Glossary¶

Delta: A framework for protecting content so that it can be shared securely across networks and organisations. Delta achieves this by allowing an identity to create and distribute secrets to other identities.
Identity: An entity (such as user, device, or another service) registered with Delta, that is uniquely identifiable, and has possession of an encryption key pair and a signing key pair.
IdentityId: An identifier generated by Delta that is unique and associated with retrieval and designation of an identity.
Identity metadata: Optional, textual, owner-provided key-value pairs used for lookup, associated with an identity.
Encryption key pair: An asymmetric key pair (consisting of the public encryption key and the private decryption key), associated with an identity for the purpose of encryption and decryption of secret encryption keys.
Public encryption key: The public key of an asymmetric key pair (the private counterpart being the private decryption key), functioning as a key encryption key (KEK), to encrypt a secret encryption key. The public encryption key is associated with an identity and published on Delta.
Private decryption key: The private key of an asymmetric key pair (the public counterpart being the public encryption key), used to decrypt a secret encryption key. The private decryption key must be managed outside of Delta.
Signing key pair: An asymmetric key pair (consisting of the private signing key and the public signing verification key), associated with an identity for the purpose of request signing and authentication.
Public signing verification key: The public key of an asymmetric key pair (the private counterpart being the private signing key), used to verify request authenticity and ownership. The public signing key is associated with an identity. However, unlike public encryption keys, public signing verification keys are not published by Delta.
Private signing key: The private key of an asymmetric key pair (the public counterpart being the public signing verification key), used to sign requests as required by Delta so that the service can verify request authenticity and ownership. The private signing key must be managed outside of Delta.
Secret: An entry in Delta, comprising of protected secret content, encryption details, core attributes, and secret metadata.
SecretId: An identifier generated by Delta that is unique and associated with retrieval and designation of a secret.
Secret content: Plaintext data that an identity wants to protect (such as a password, symmetric key or small text file). Secret content is limited to 200KB in size.
Protected secret content: Encrypted secret content, protected by a secret encryption key.
Secret metadata: Optional, textual, owner-provided key-value pairs used for lookup, associated with a secret.
Encryption details: Client-generated attributes associated with the encryption of the secret content.

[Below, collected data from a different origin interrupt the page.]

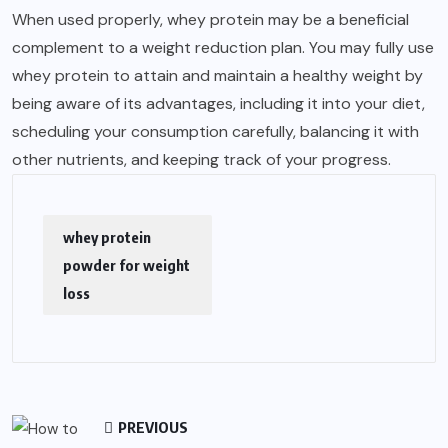
When used properly, whey protein may be a beneficial
complement to a weight reduction plan. You may fully use
whey protein to attain and maintain a healthy weight by
being aware of its advantages, including it into your diet,
scheduling your consumption carefully, balancing it with
other nutrients, and keeping track of your progress.
whey protein
powder for weight
loss
PREVIOUS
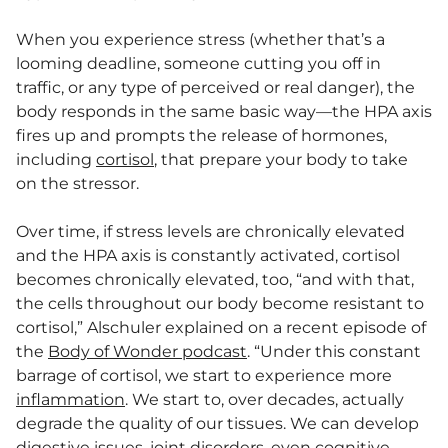
When you experience stress (whether that’s a
looming deadline, someone cutting you off in
traffic, or any type of perceived or real danger), the
body responds in the same basic way—the HPA axis
fires up and prompts the release of hormones,
including
cortisol
, that prepare your body to take
on the stressor.
Over time, if stress levels are chronically elevated
and the HPA axis is constantly activated, cortisol
becomes chronically elevated, too, “and with that,
the cells throughout our body become resistant to
cortisol,” Alschuler explained on a recent episode of
the
Body of Wonder podcast
. “Under this constant
barrage of cortisol, we start to experience more
inflammation
. We start to, over decades, actually
degrade the quality of our tissues. We can develop
digestive issues, joint disorders, even cognitive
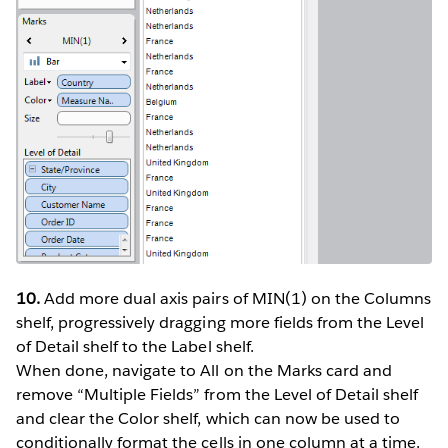
10.
Add more dual axis pairs of MIN(1) on the Columns
shelf, progressively dragging more fields from the Level
of Detail shelf to the Label shelf.
When done, navigate to All on the Marks card and
remove “Multiple Fields” from the Level of Detail shelf
and clear the Color shelf, which can now be used to
conditionally format the cells in one column at a time.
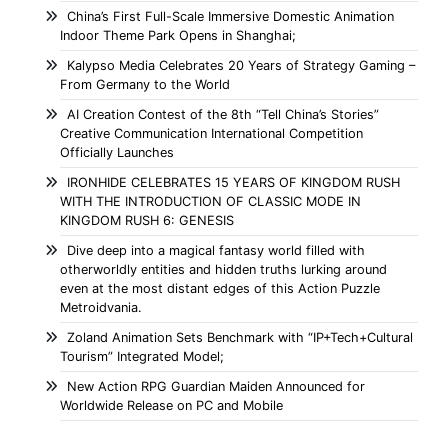
China’s First Full-Scale Immersive Domestic Animation
Indoor Theme Park Opens in Shanghai;
Kalypso Media Celebrates 20 Years of Strategy Gaming –
From Germany to the World
AI Creation Contest of the 8th “Tell China’s Stories”
Creative Communication International Competition
Officially Launches
IRONHIDE CELEBRATES 15 YEARS OF KINGDOM RUSH
WITH THE INTRODUCTION OF CLASSIC MODE IN
KINGDOM RUSH 6: GENESIS
Dive deep into a magical fantasy world filled with
otherworldly entities and hidden truths lurking around
even at the most distant edges of this Action Puzzle
Metroidvania.
Zoland Animation Sets Benchmark with “IP+Tech+Cultural
Tourism” Integrated Model;
New Action RPG Guardian Maiden Announced for
Worldwide Release on PC and Mobile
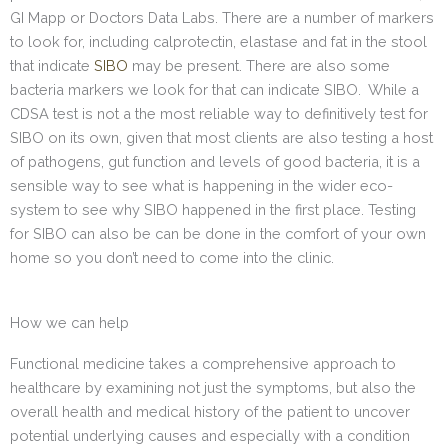
GI Mapp or Doctors Data Labs. There are a number of markers
to look for, including calprotectin, elastase and fat in the stool
that indicate
SIBO
may be present. There are also some
bacteria markers we look for that can indicate SIBO. While a
CDSA test is not a the most reliable way to definitively test for
SIBO on its own, given that most clients are also testing a host
of pathogens, gut function and levels of good bacteria, it is a
sensible way to see what is happening in the wider eco-
system to see why SIBO happened in the first place. Testing
for SIBO can also be can be done in the comfort of your own
home so you don’t need to come into the clinic.
How we can help
Functional medicine takes a comprehensive approach to
healthcare by examining not just the symptoms, but also the
overall health and medical history of the patient to uncover
potential underlying causes and especially with a condition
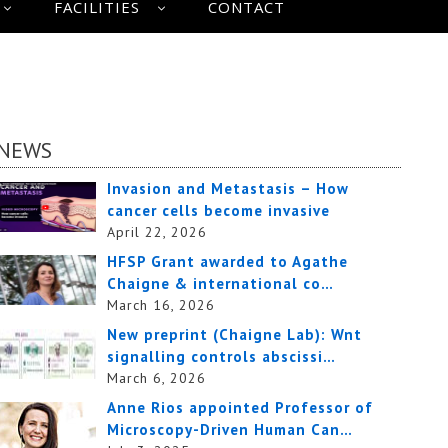
FACILITIES
CONTACT
NEWS
Invasion and Metastasis – How
cancer cells become invasive
April 22, 2026
HFSP Grant awarded to Agathe
Chaigne & international co…
March 16, 2026
New preprint (Chaigne Lab): Wnt
signalling controls abscissi…
March 6, 2026
Anne Rios appointed Professor of
Microscopy-Driven Human Can…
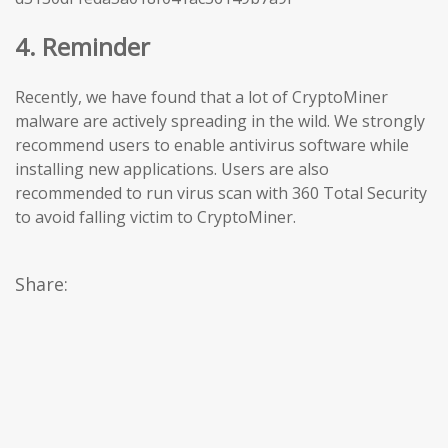
4. Reminder
Recently, we have found that a lot of CryptoMiner
malware are actively spreading in the wild. We strongly
recommend users to enable antivirus software while
installing new applications. Users are also
recommended to run virus scan with 360 Total Security
to avoid falling victim to CryptoMiner.
Share:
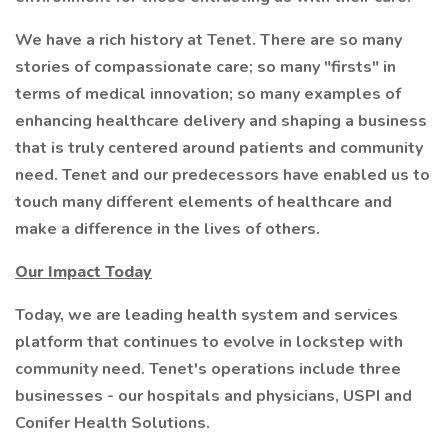
We have a rich history at Tenet. There are so many
stories of compassionate care; so many "firsts" in
terms of medical innovation; so many examples of
enhancing healthcare delivery and shaping a business
that is truly centered around patients and community
need. Tenet and our predecessors have enabled us to
touch many different elements of healthcare and
make a difference in the lives of others.
Our Impact Today
Today, we are leading health system and services
platform that continues to evolve in lockstep with
community need. Tenet's operations include three
businesses - our hospitals and physicians, USPI and
Conifer Health Solutions.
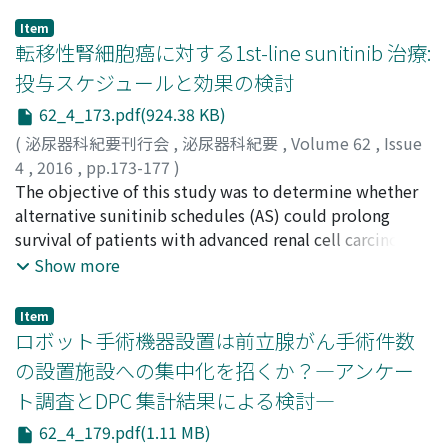
Item
転移性腎細胞癌に対する1st-line sunitinib 治療:
投与スケジュールと効果の検討
62_4_173.pdf(924.38 KB)
(
泌尿器科紀要刊行会
,
泌尿器科紀要
,
Volume 62
,
Issue
4
,
2016
,
pp.173-177
)
井上, 隆太
The objective of this study was to determine whether
;
北村, 寛
;
進藤, 哲哉
;
西山, 直隆
;
舛森, 直哉
;
Inoue, Ryuta
alternative sunitinib schedules (AS) could prolong
;
Kitamura, Hiroshi
;
Shindo, Tetsuya
;
Nishiyama, Naotaka
survival of patients with advanced renal cell carcinoma
;
Masumori, Naoya
(RCC) compared to the traditional 4-weeks-on/2-
Show more
weeks-off schedule (TS). Between August 2008 and
December 2014, 58 patients with advanced RCC were
Item
treated with sunitinib. We retrospectively reviewed the
ロボット手術機器設置は前立腺がん手術件数
records of the patients who received first-line sunitinib.
の設置施設への集中化を招くか？―アンケー
The progression-free survival, overall survival, relative
ト調査とDPC 集計結果による検討―
dose intensity and toxicity in the AS and TS groups
were compared. A total of 38 patients were included in
62_4_179.pdf(1.11 MB)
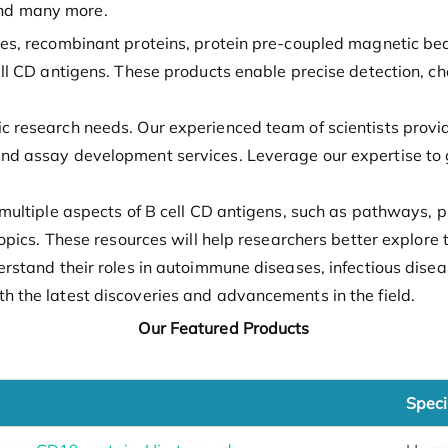
nd many more.
ies, recombinant proteins, protein pre-coupled magnetic be
ell CD antigens. These products enable precise detection, ch
ic research needs. Our experienced team of scientists prov
nd assay development services. Leverage our expertise to g
multiple aspects of B cell CD antigens, such as pathways, pr
 topics. These resources will help researchers better explor
derstand their roles in autoimmune diseases, infectious dis
h the latest discoveries and advancements in the field.
Our Featured Products
Speci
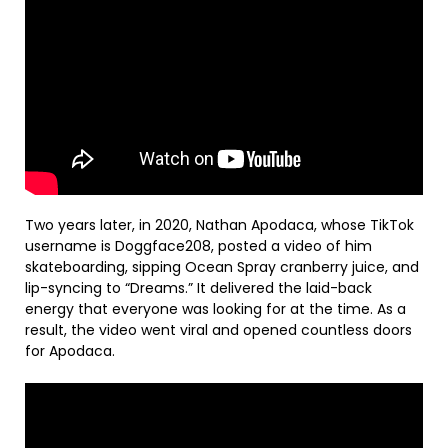
Two years later, in 2020, Nathan Apodaca, whose TikTok
username is Doggface208, posted a video of him
skateboarding, sipping Ocean Spray cranberry juice, and
lip-syncing to “Dreams.” It delivered the laid-back
energy that everyone was looking for at the time. As a
result, the video went viral and opened countless doors
for Apodaca.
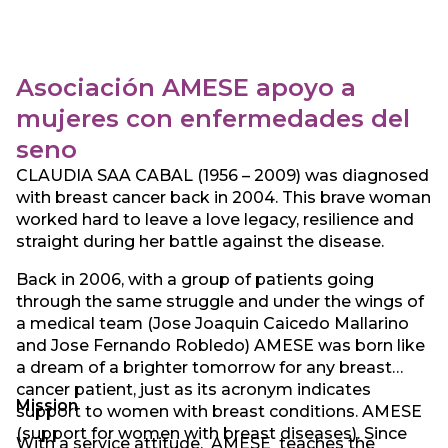
resource for the community it serves.
Asociación AMESE apoyo a
mujeres con enfermedades del
seno
CLAUDIA SAA CABAL (1956 – 2009) was diagnosed
with breast cancer back in 2004. This brave woman
worked hard to leave a love legacy, resilience and
straight during her battle against the disease.
Back in 2006, with a group of patients going
through the same struggle and under the wings of
a medical team (Jose Joaquin Caicedo Mallarino
and Jose Fernando Robledo) AMESE was born like
a dream of a brighter tomorrow for any breast
cancer patient, just as its acronym indicates
Mission
support to women with breast conditions. AMESE
(support for women with breast diseases). Since
With a service attitude, AMESE teaches the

The encryption details contain the protected secret encryption key, initialization vector (IV), and any other keying material required for the decryption of the protected secret content.
Core attributes: Service-generated attributes associated with a secret (SecretId, Owning IdentityId, CreatedDate, ModifiedDate).
Secret encryption key: A symmetric key used to encrypt or decrypt the secret content. The secret encryption key in turn is protected by a public encryption key of an Identity.
Protected secret encryption key: The secret encryption key, encrypted with the public encryption key of an identity and stored as part of a secret.
Base secret: A secret whose secret content is encrypted using the public encryption key of the owning identity.
Owning identity: An identity in Delta responsible for creation of a base secret.
Receiving identity: An identity in Delta that is the recipient of a derived secret.
Derived secret: A secret that should contain the same secret content as a base secret, where this secret content is protected/encrypted by a secret encryption key, which in turn is encrypted using the public encryption key of the receiving identity. Derived secrets are the mechanism through which secret content is shared between identities. A derived secret can only be created by the owning identity of the base secret.
Events: Operations performed on identity and secret entries in Delta that can be retrieved in a structured manner.